2018.10.25
 

メモリープール割り振りの固定化

Question

普段、バッチ処理や*BASEプールを用いて動く外部アプリケーションをメインに使用しており、対話ジョブや印刷ジョブはほとんど使用していません。

そこで、メモリープールを*BASEに多く割り振ることで、パフォーマンスが上がりシステムを効率的に利用できると考えています。

システム値QPFRADJにてパフォーマンス調整を「0= 調整なし 」とし、メモリーの割り振りを一点に集中させたいのですが、手動でメモリーを割り振る方法を教えていただけますでしょうか。

Answer

変更方法は、WKRSYSSTSなどから値を変更する事が可能です。

ただ、メモリー割り振りについては、システムパフォーマンス全体にかかわる重要な判断を要しますため、手動での変更は一度よく検討いただいたほうがよろしいかも知れません。

まず、

  • OS部分である*MACHINEのメモリープール不在がネックである
  • 対話ジョブ、印刷以外の*BASEパフォーマンスがネックである

というのであれば、余剰メモリープールから割り振ることは、パフォーマンスが改善される可能性があるかもしれません。検討の余地がございます。

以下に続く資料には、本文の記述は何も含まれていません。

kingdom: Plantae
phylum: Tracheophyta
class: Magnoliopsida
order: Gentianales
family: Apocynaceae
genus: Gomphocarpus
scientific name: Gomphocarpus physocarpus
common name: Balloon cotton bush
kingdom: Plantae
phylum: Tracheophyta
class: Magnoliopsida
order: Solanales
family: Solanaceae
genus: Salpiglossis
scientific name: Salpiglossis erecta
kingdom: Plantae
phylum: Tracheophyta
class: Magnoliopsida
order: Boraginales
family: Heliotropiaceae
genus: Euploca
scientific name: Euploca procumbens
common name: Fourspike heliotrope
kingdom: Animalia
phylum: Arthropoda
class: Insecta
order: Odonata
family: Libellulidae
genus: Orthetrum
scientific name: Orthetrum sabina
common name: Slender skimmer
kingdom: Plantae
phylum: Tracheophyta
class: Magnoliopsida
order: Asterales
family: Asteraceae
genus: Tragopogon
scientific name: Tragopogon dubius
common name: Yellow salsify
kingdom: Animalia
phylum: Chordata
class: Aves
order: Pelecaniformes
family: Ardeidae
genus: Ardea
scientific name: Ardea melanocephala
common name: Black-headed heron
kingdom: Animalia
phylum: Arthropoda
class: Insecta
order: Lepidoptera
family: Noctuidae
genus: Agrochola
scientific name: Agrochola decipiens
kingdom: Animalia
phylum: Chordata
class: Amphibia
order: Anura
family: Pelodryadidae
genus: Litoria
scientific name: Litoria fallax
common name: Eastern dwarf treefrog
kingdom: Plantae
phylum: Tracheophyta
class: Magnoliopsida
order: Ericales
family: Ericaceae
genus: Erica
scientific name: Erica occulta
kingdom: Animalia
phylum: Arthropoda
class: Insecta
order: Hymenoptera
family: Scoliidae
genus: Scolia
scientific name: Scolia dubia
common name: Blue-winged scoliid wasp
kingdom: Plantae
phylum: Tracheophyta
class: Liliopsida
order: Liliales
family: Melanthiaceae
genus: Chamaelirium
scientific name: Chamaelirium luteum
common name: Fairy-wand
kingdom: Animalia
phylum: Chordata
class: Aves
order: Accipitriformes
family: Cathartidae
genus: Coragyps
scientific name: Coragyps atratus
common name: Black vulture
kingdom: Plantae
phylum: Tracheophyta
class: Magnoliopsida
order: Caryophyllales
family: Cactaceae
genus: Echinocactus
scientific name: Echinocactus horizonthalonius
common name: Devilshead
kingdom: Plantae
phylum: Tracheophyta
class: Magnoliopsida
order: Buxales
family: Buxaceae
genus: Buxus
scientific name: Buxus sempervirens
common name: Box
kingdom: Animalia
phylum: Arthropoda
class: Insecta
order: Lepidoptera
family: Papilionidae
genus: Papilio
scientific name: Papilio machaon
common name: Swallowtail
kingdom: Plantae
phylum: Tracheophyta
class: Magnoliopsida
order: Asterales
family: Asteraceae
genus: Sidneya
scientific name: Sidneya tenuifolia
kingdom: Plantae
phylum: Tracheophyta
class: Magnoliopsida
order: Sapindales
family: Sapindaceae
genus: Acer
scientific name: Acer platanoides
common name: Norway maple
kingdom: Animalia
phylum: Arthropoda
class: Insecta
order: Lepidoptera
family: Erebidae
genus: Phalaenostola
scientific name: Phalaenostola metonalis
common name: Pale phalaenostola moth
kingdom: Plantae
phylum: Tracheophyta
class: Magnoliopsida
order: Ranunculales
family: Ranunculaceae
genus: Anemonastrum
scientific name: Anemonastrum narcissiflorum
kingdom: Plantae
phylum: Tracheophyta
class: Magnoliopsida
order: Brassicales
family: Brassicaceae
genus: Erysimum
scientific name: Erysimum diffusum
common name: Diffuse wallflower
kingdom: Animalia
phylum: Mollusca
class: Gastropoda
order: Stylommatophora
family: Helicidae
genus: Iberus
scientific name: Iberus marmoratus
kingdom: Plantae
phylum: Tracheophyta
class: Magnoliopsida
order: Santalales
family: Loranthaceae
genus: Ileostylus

しかし、システムは総合的なバランスによって成り立っています。

例えば、プール3,4に割り振られているメモリーを*BASEにすべて割り振ったとして、3,4でプール不在が多発するようになると、ディスクからデータを読み込むためにI/Oが多く発生する可能性がございます。

メモリーを割り振ったとしても、*BASEプールでページ不在が一切発生しないわけではありません。

ページ不在が発生したため、ディスクへデータを読みに行く際に、プール3,4の影響でディスクI/Oが多く発生しているために、*BASEプールのページ不在を解消するためにディスクI/Oのパフォーマンスがネックになり、結果的にパフォーマンスが悪化する。 ということも考えられます。

システム・デフォルトの値としては「2=IPL時に自動調整」となっています。

古いコンピュータでは、ユーザー側がリソースの割り振りを手動で決めることも往々にございましたが、結果として、コンピュータ側が「どう使っているか」を分析し、自動割り振りとしたほうが良いパフォーマンスが得られている為、システム・デフォルトの値もIPL時に自動調整となっている、優秀なコンピュータになってきていると考えられます。

ある程度はOSに任せてみて、それでも想定したパフォーマンスが出ていないと感じられる場合には、検討してもよいかもしれません。